These have been difficult and confusing times for all, but it seems that we are beginning to see the end at last. Towns and cities are now attempting to assume some semblance of normality, restricted by social distancing, and changed behaviour regarding work and home.
The events of the past (over) one year once again reinforce the critical role of residents’ associations at the local level, and federations of residents associations, especially at the provincial level, to address policy issues. The mantra “municipalities are a creature of the province” is regularly demonstrated in legislation introduced and passed by the provincial government “under cover of COVID.” COVID, as they say, “consumes all the oxygen in the room,” resulting in even less public attention than usual being paid to legislative and program changes, some positive, but many with long term negative implications for such areas as cultural heritage, urban sprawl, and climate change.
The government passed legislation exempting Minister’s Zoning Orders (MZOs) from complying with the Government’s own Provincial Policy Statement (PPS). The PPS covers a myriad of policy areas from cultural heritage to environment.
They even allowed the MZO authority to be applied retroactively. They issued an MZO for a proposed Amazon warehouse on a Provincially significant wetland site in Pickering which would have been protected by the PPS. Thankfully, Amazon pulled out after Amazon found that the site violated Amazon’s own sustainability policy.

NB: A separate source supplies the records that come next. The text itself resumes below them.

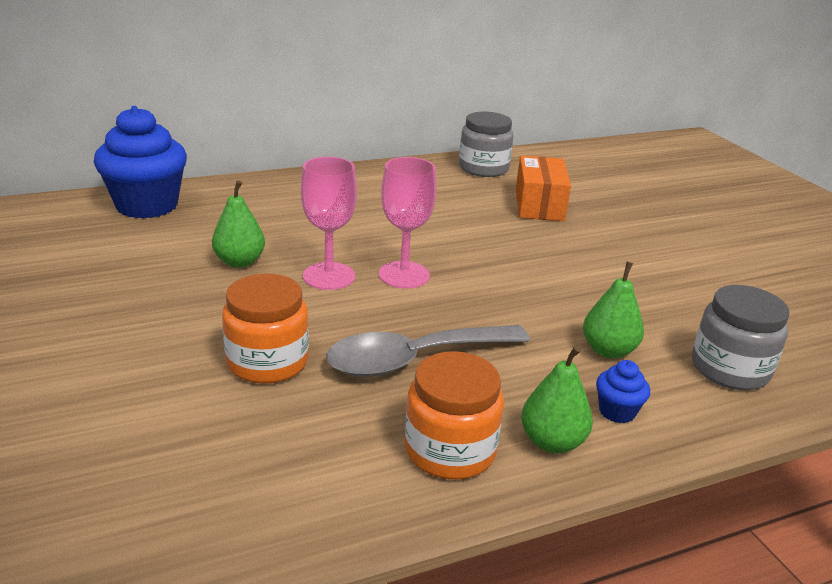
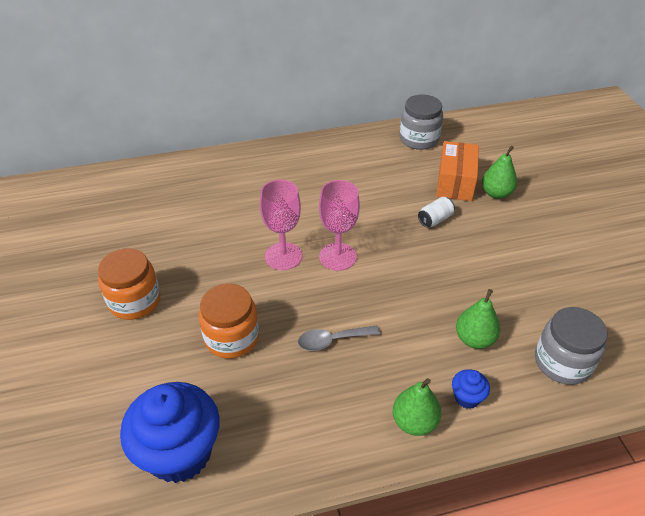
camera: 10 degrees right, 15 degrees up
(147, 205) = (162, 179): blue cupcake -> blue cupcake (180, 453)
(239, 262) = (222, 240): green pear -> green pear (496, 193)
(415, 359) = (332, 340): grey spoon -> grey spoon, size x0.56
(450, 450) = (343, 424): orange jar -> orange jar (135, 301)
(523, 238) = (435, 219): none -> white can

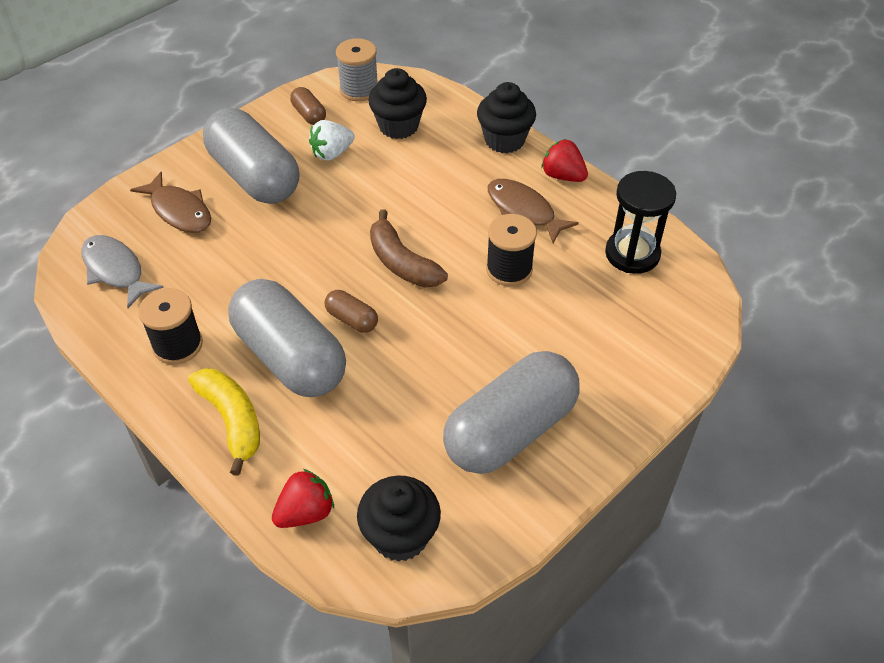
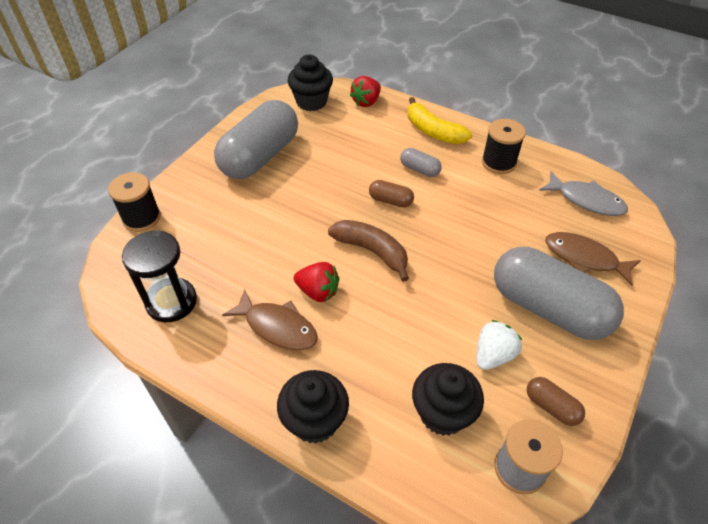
camera: 165 degrees right, 0 degrees up
(290, 357) = (419, 169): grey capsule -> grey capsule, size x0.42
(509, 269) = (280, 264): black spool -> black spool (141, 218)
(563, 176) = (242, 381): red strawberry -> red strawberry (318, 291)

In another MZO example the Province issued an MZO for the heritage designated Dominion Foundry site to allow development without public consultation and approval of the City of Toronto. Based on “the need for affordable housing” but without any affordable housing agreement in place. After extensive community opposition the demolition was paused at least temporarily.

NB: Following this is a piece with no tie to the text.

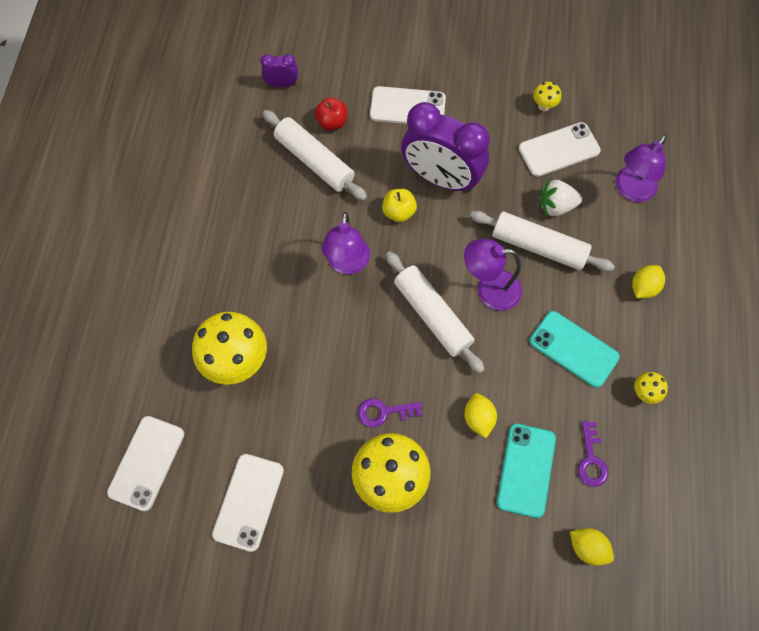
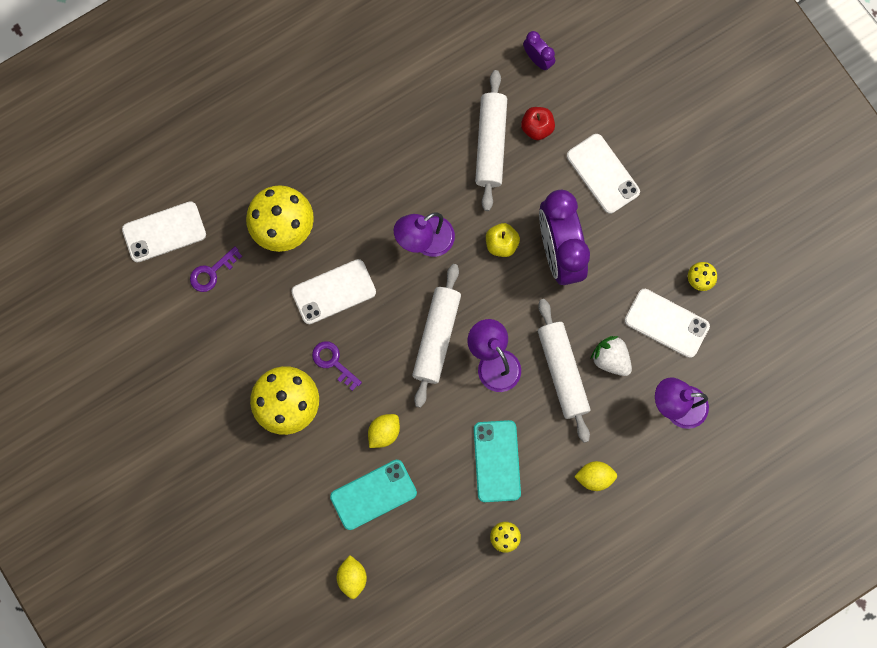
camera: 50 degrees right, 10 degrees up
(248, 502) = (195, 323): white phone -> white phone (333, 292)
(591, 459) = (419, 535): purple key -> purple key (212, 272)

So what has FUN been doing about these issues?
- We have submitted briefs to consultations (where these were provided) and comments to the Environmental Register;
- We have written letters to the Premier, the Ministers and MPPs and municipalities, regarding new legislation and programs impacting on land use and communities, (e.g. the GTA West Highway (413) and the reduced powers of conservation authorities);
- We addressed the Standing Committee considering Bill 245, The Land Tribunals Act;
- We have communicated and promoted action locally through eNewsletters to our members, and we have made our website a resource about these matters.
We have also, where possible, worked in concert with other not-for-profit organizations such as Environmental Defence, Nature Canada, David Suzuki Foundation taking advantage of their skills, expertise, and good reputation.
The above is external activity, but internally there has been lots of activity also. The web site has been upgraded and expanded.
Looking forward, we have plans to expand our website content and communiqués to our members. To do so will require funds. Your donations over above the membership fee would be most appreciated.
During the past year the Executive has met monthly and we have initiated an outreach campaign to residents’ associations across the province. We want to increase our network of urban neighbourhoods, locating additional organizations and increasing communication.
FUN’s niche is proving to be critical important and a major opportunity. However, it is also a major challenge for an organization whose raison d’être is to link organizations which tend to be focussed on their own issues, and relies for support on people who are already locally engaged in resident association activities. We need everyone’s ideas and help to do so. It is very much a work in progress and we look for ideas and help from all.